Se serve denaro per ricostruire paesi colpiti da eventi alluvionali estremi − i fondi che tecnicamente vengono chiamati Loss and Damage − lo stesso vale per mitigare fenomeni più lenti ma inesorabili, come l'innalzamento del livello del mare. Il principale fattore di rischio che corrono le Isole Marshall, piccolo paese insulare che secondo le previsioni verrà sommerso dall’oceano Pacifico entro la fine del secolo.

Nel 2020 il governo ha pubblicato un piano nazionale di adattamento (NAP) tanto ambizioso quanto costoso. “La finanza climatica internazionale è chiaramente insufficiente”, ha dichiarato senza giri di parole David Paul, ministro delle finanze delle Isole Marshall. “Non staremo ad aspettare aiuti esterni mentre finiamo sott’acqua. Per finanziare il nostro NAP da 9 miliardi di dollari cercheremo di massimizzare le nostre risorse, in particolare il settore ittico”.

Per le Isole Marshall l’accesso ai diritti di pesca e la sovranità delle risorse oceaniche sono fondamentali per lo sviluppo economico.
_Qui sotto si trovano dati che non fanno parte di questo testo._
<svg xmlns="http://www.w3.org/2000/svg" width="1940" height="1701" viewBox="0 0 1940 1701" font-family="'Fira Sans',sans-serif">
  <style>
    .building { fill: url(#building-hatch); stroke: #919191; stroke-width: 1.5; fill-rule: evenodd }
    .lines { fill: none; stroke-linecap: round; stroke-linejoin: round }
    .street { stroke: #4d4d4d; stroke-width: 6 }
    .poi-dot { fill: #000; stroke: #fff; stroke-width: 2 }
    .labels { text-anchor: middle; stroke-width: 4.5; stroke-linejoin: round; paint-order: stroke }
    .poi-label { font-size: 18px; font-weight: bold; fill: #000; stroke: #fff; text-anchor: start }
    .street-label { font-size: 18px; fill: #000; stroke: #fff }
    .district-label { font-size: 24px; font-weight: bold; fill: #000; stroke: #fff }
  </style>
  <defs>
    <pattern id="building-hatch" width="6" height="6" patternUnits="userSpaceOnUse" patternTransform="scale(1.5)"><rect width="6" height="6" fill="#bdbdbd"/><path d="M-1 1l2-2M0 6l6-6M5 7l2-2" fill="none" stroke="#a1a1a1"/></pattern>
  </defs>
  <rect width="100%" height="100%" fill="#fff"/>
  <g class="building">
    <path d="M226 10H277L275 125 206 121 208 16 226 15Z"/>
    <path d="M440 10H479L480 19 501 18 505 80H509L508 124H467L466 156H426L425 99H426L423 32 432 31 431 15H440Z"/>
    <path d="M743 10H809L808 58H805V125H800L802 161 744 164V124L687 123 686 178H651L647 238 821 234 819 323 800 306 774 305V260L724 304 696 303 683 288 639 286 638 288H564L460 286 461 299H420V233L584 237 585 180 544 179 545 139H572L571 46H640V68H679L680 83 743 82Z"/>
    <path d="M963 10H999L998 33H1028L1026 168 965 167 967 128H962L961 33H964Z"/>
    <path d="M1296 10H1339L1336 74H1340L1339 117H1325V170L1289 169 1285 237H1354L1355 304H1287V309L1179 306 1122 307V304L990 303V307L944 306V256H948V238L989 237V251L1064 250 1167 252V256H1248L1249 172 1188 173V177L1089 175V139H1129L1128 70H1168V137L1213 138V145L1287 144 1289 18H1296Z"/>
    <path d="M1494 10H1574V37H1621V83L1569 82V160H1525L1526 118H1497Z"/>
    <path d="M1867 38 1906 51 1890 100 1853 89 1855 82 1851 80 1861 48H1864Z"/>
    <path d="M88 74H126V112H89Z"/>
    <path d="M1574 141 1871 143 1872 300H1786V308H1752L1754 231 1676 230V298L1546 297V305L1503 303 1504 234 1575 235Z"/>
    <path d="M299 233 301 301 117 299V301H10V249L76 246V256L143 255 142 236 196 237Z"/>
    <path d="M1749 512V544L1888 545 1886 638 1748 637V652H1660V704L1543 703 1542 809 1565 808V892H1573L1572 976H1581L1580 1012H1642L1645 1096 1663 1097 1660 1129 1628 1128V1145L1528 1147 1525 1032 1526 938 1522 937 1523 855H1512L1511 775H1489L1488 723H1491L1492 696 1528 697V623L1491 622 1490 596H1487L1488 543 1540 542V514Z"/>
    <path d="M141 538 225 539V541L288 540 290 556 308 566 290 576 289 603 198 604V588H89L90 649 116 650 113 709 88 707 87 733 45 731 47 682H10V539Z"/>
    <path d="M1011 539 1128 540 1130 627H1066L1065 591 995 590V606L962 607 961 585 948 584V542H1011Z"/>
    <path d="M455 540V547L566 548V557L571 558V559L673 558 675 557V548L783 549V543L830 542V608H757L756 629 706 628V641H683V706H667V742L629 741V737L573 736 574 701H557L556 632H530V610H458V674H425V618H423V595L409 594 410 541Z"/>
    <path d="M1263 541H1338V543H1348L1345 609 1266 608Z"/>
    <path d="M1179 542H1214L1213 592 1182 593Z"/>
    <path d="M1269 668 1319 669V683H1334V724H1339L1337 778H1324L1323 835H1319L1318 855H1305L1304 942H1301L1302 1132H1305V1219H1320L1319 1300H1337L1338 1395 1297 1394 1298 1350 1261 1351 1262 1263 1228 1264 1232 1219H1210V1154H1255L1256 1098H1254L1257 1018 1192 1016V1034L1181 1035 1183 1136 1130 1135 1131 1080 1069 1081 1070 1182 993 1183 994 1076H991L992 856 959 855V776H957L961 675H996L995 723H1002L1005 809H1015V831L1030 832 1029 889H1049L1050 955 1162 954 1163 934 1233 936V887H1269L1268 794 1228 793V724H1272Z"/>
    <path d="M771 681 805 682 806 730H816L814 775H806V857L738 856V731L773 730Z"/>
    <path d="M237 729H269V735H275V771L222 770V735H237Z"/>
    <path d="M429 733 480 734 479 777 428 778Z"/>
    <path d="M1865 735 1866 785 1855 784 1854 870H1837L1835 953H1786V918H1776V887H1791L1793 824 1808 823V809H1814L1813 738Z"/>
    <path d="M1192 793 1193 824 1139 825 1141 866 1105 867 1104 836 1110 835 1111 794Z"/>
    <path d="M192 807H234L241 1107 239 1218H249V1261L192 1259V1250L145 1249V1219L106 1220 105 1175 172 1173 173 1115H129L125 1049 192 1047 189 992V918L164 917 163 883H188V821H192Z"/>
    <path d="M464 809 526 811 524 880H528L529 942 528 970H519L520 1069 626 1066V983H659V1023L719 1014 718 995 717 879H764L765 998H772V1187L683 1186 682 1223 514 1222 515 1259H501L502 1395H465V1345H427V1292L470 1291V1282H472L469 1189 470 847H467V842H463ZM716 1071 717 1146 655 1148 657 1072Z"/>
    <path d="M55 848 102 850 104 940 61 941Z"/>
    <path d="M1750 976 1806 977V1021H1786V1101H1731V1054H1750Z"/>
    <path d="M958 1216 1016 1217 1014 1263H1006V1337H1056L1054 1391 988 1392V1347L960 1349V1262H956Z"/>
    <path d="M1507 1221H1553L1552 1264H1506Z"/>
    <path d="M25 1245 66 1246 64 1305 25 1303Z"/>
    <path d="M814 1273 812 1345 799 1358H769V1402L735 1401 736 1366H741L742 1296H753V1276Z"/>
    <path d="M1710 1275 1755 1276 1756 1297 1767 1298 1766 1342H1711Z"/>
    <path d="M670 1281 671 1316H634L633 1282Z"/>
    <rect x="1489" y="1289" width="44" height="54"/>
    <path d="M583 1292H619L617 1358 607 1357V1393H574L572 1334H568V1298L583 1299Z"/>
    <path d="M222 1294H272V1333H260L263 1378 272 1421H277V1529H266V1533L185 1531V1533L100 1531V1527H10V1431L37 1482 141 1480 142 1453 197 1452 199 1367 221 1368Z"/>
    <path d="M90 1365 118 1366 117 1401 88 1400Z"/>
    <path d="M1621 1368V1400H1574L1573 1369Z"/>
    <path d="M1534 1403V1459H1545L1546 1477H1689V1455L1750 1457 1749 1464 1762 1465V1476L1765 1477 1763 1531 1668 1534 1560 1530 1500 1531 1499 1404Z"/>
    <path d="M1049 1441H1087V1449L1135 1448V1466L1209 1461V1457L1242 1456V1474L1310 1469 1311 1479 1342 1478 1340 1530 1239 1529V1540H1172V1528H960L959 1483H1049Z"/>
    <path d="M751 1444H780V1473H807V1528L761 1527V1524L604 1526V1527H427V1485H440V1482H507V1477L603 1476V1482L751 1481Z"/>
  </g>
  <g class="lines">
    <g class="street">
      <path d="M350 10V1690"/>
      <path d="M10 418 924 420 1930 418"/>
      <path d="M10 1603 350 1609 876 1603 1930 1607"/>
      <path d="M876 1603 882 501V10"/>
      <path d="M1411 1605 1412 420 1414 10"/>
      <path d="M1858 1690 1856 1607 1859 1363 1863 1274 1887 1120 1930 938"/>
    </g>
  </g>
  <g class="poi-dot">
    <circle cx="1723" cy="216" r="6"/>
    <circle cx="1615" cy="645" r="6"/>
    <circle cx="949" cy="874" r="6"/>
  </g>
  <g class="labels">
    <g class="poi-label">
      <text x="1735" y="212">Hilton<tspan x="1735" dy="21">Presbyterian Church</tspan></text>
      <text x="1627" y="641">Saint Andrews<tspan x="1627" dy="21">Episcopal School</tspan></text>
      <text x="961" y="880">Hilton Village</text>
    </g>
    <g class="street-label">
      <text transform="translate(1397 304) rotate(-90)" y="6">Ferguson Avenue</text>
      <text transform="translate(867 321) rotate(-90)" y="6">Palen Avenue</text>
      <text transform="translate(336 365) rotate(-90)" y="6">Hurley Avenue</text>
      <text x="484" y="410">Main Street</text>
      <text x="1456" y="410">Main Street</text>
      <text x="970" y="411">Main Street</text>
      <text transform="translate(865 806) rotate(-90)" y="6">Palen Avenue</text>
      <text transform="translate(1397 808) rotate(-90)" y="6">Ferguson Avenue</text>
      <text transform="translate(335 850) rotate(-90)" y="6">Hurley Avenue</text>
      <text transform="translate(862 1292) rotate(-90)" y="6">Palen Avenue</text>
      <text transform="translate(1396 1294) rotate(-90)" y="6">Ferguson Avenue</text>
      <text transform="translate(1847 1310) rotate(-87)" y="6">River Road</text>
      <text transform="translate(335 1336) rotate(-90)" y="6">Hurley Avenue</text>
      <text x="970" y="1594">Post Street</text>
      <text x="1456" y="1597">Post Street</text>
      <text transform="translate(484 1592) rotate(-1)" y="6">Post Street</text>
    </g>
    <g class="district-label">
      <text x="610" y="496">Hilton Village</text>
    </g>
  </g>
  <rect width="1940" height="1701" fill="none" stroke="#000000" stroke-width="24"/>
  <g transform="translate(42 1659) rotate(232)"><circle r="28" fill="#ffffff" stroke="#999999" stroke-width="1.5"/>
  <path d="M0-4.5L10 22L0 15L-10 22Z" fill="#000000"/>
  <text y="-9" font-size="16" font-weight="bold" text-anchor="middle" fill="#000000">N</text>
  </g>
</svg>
Servono strumenti fiscali innovativi

La Banca di sviluppo asiatica (ADB) sta lavorando da tempo a diverse soluzioni per ampliare la capacità fiscale dei paesi più vulnerabili. Il Bangladesh, per esempio, ha aderito al programma Climate Adaptation Investment Planning ideato dall’ADB, che permette di colmare il gap finanziario per l’implementazione dei piani nazionali di adattamento.

“Per alcuni progetti importanti, che però non generano rendimenti, cerchiamo di trovare risorse a fondo perduto”, spiega a Materia Rinnovabile Arghya Sinha Roy, direttore dell’ADB Climate Change and Sustainable Development Department. “Quando i progetti riescono ad attrarre investitori proviamo con finanziamenti più agevolati: è una combinazione di soluzioni che includono supporto tecnico, prestiti agevolati e consulenza.”

Secondo Mads Dlaum Libergren, consulente del Ministero delle finanze danese, per raggiungere gli obiettivi climatici sono necessarie nuove politiche fiscali e strumenti di modellizzazione economica. “I ministeri delle finanze di molti paesi non hanno ancora le competenze analitiche per valutare i rischi fiscali legati al clima. Attualmente si affidano spesso a think tank esterni per report e analisi”, ha sottolineato durante una conferenza sulla resilienza fiscale.

Tra gli strumenti fiscali più innovativi ci sono le Climate Resilience Debt Clauses, introdotte recentemente dalla World Bank e da altre istituzioni finanziarie internazionali. Si tratta di clausole nei contratti di debito che offrono flessibilità ai paesi debitori colpiti da disastri climatici, tra cui uragani, inondazioni o siccità gravi.

Tramite il Resilience and Sustainability Facility (RSF) anche il Fondo monetario internazionale fornisce ai paesi a basso reddito e ai paesi vulnerabili a medio reddito finanziamenti accessibili e a lungo termine per affrontare i rischi fiscali legati al cambiamento climatico.

Anche il settore privato svolge un ruolo essenziale per rendere più resiliente il sistema fiscale. Per esempio le assicurazioni offrono un salvavita utile per i paesi in balia dei sempre più frequenti eventi climatici estremi. Tuttavia, sia per mancanza di dati nella valutazione del rischio, sia per prodotti ancora poco sviluppati o troppo costosi, le assicurazioni contro le catastrofi non vanno ancora di moda.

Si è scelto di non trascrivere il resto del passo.